Wellness Canyon is a high-end fat camp where two very different girls, April and Wil, are paired as roommates. April has saved all year for this, despite a lack of support from her mom. She wants to lose some weight and gain the popularity she's always wanted. Wil wants to be anywhere but Wellness Canyon. Her wealthy parents have sent her there, as she's a public relations nightmare: they own the high-profile chain of Excalibur Gyms. Wil's revenge on them is to enter Wellness Canyon with a huge stash of sweets and be the first kid in camp history to actually gain weight while there.

Of course, as it's full of teenagers with raging hormones, there's more than weight loss going on at Wellness Canyon. When April and Wil start crushing on the same guy, football-playing hottie Colin, their relationship gets even more tense. Can they make it through the summer together and maybe even become friends?

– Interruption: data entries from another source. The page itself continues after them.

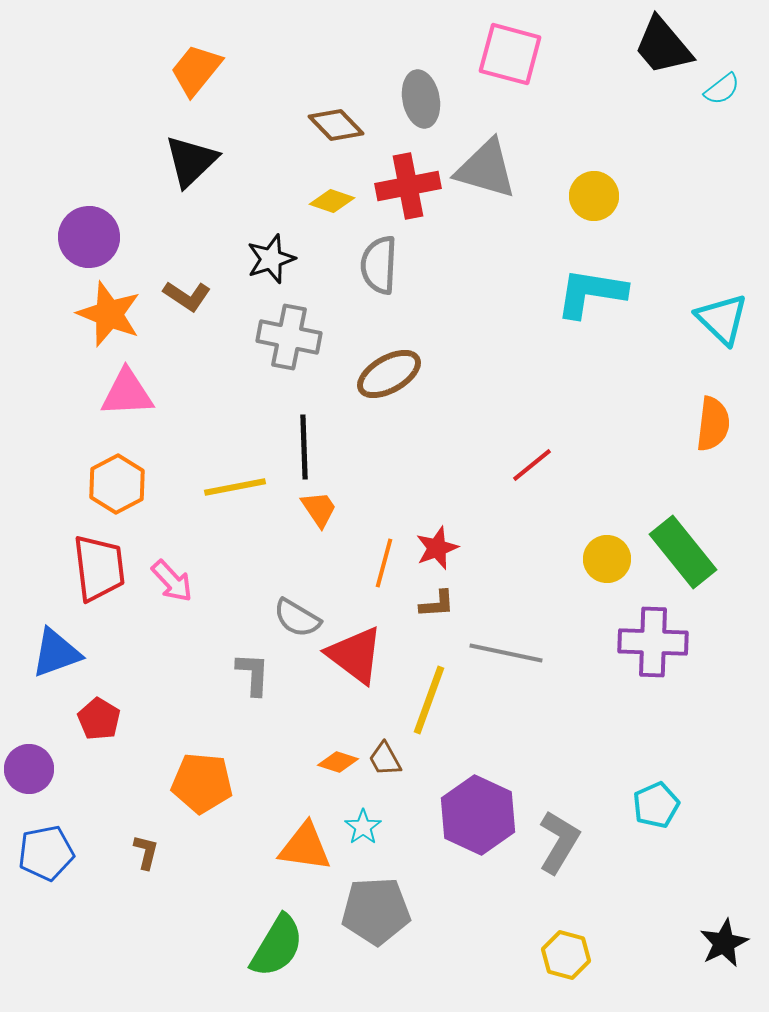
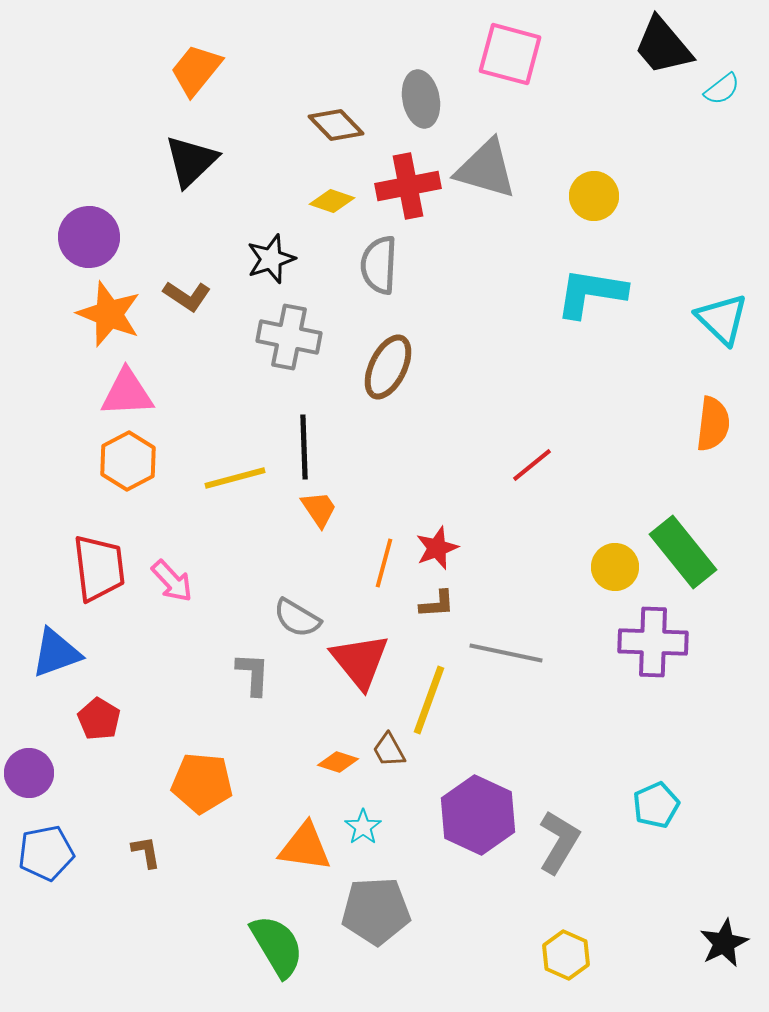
brown ellipse at (389, 374): moved 1 px left, 7 px up; rotated 34 degrees counterclockwise
orange hexagon at (117, 484): moved 11 px right, 23 px up
yellow line at (235, 487): moved 9 px up; rotated 4 degrees counterclockwise
yellow circle at (607, 559): moved 8 px right, 8 px down
red triangle at (355, 655): moved 5 px right, 6 px down; rotated 14 degrees clockwise
brown trapezoid at (385, 759): moved 4 px right, 9 px up
purple circle at (29, 769): moved 4 px down
brown L-shape at (146, 852): rotated 24 degrees counterclockwise
green semicircle at (277, 946): rotated 62 degrees counterclockwise
yellow hexagon at (566, 955): rotated 9 degrees clockwise
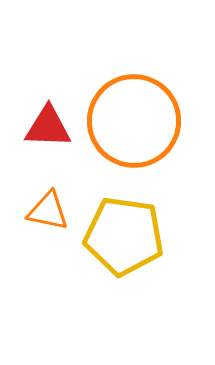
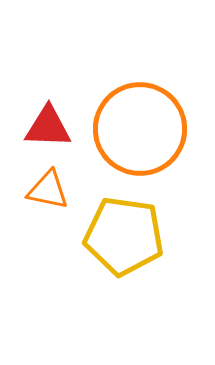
orange circle: moved 6 px right, 8 px down
orange triangle: moved 21 px up
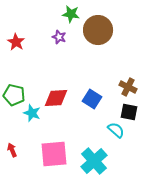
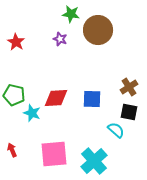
purple star: moved 1 px right, 2 px down
brown cross: moved 1 px right; rotated 30 degrees clockwise
blue square: rotated 30 degrees counterclockwise
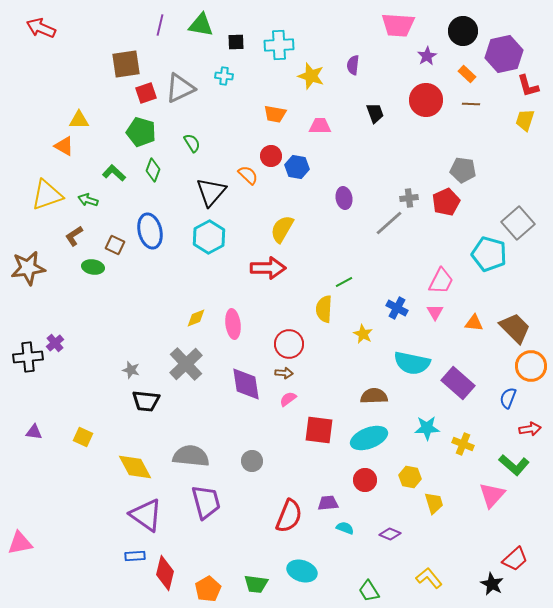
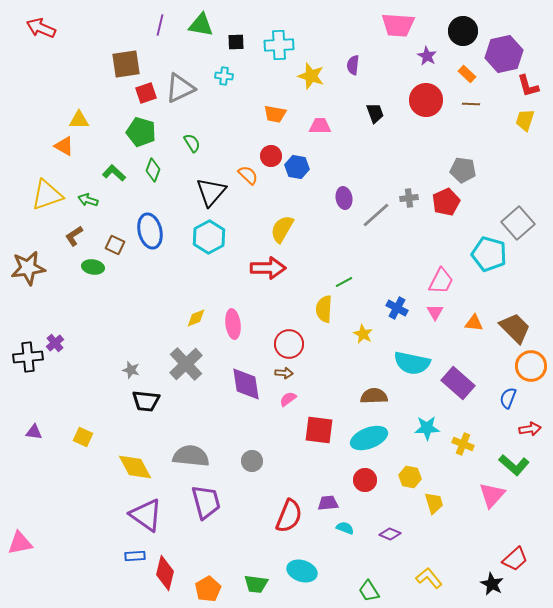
purple star at (427, 56): rotated 12 degrees counterclockwise
gray line at (389, 223): moved 13 px left, 8 px up
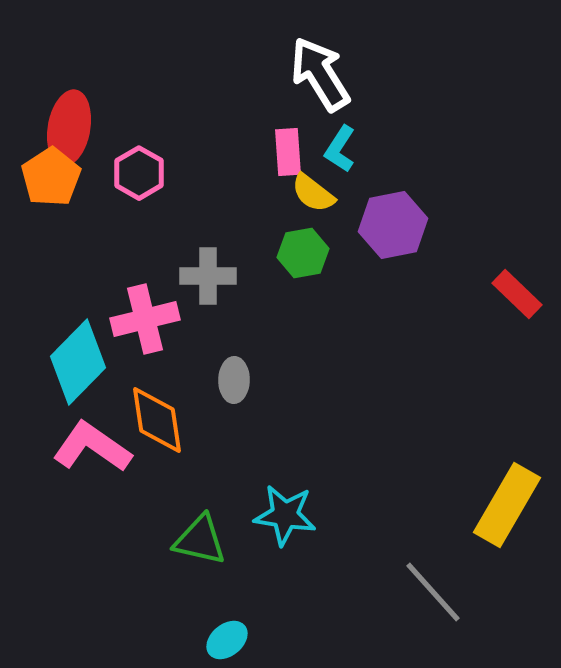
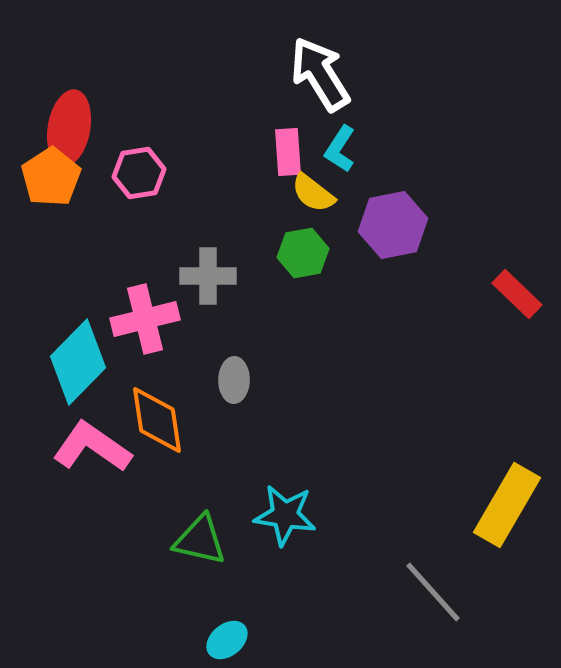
pink hexagon: rotated 21 degrees clockwise
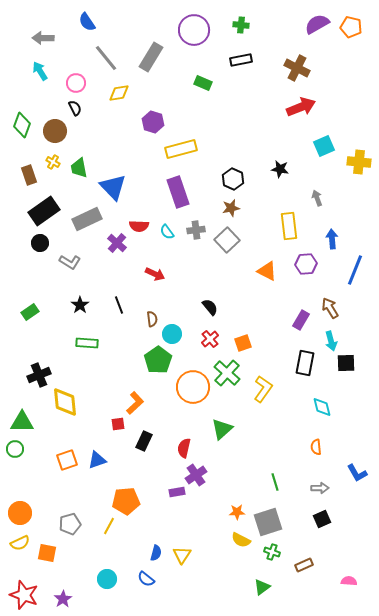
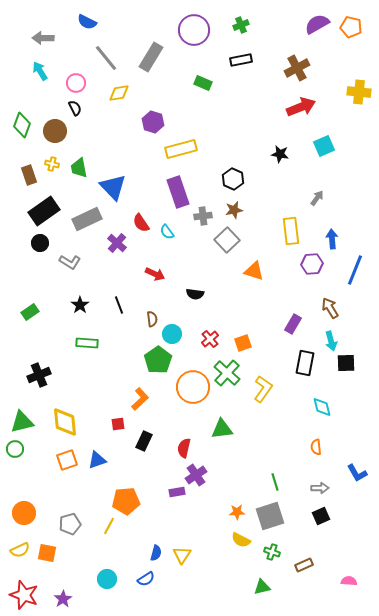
blue semicircle at (87, 22): rotated 30 degrees counterclockwise
green cross at (241, 25): rotated 28 degrees counterclockwise
brown cross at (297, 68): rotated 35 degrees clockwise
yellow cross at (53, 162): moved 1 px left, 2 px down; rotated 16 degrees counterclockwise
yellow cross at (359, 162): moved 70 px up
black star at (280, 169): moved 15 px up
gray arrow at (317, 198): rotated 56 degrees clockwise
brown star at (231, 208): moved 3 px right, 2 px down
red semicircle at (139, 226): moved 2 px right, 3 px up; rotated 54 degrees clockwise
yellow rectangle at (289, 226): moved 2 px right, 5 px down
gray cross at (196, 230): moved 7 px right, 14 px up
purple hexagon at (306, 264): moved 6 px right
orange triangle at (267, 271): moved 13 px left; rotated 10 degrees counterclockwise
black semicircle at (210, 307): moved 15 px left, 13 px up; rotated 138 degrees clockwise
purple rectangle at (301, 320): moved 8 px left, 4 px down
yellow diamond at (65, 402): moved 20 px down
orange L-shape at (135, 403): moved 5 px right, 4 px up
green triangle at (22, 422): rotated 15 degrees counterclockwise
green triangle at (222, 429): rotated 35 degrees clockwise
orange circle at (20, 513): moved 4 px right
black square at (322, 519): moved 1 px left, 3 px up
gray square at (268, 522): moved 2 px right, 6 px up
yellow semicircle at (20, 543): moved 7 px down
blue semicircle at (146, 579): rotated 72 degrees counterclockwise
green triangle at (262, 587): rotated 24 degrees clockwise
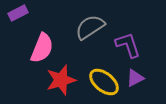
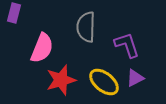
purple rectangle: moved 4 px left; rotated 48 degrees counterclockwise
gray semicircle: moved 4 px left; rotated 56 degrees counterclockwise
purple L-shape: moved 1 px left
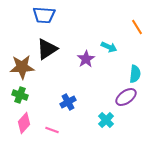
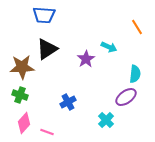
pink line: moved 5 px left, 2 px down
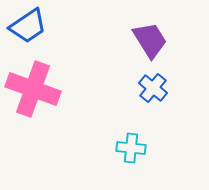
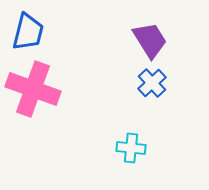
blue trapezoid: moved 6 px down; rotated 42 degrees counterclockwise
blue cross: moved 1 px left, 5 px up; rotated 8 degrees clockwise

A lot of HUGE is your typical summer camp story. Sasha Paley does a great job of creating at least two fleshed-out, interesting characters, though some secondary characters sometimes seem a little flat. Paley is a talented writer, but the popular-kids-are-mean message is maybe a little heavy, and, despite what the back cover says about learning to accept yourself, I felt like she was saying that being skinny is better than being fat, even if she never came out and said it.

Despite this, though, HUGE is a fairly satisfying read, and I'm looking forward to seeing what Sasha Paley writes next!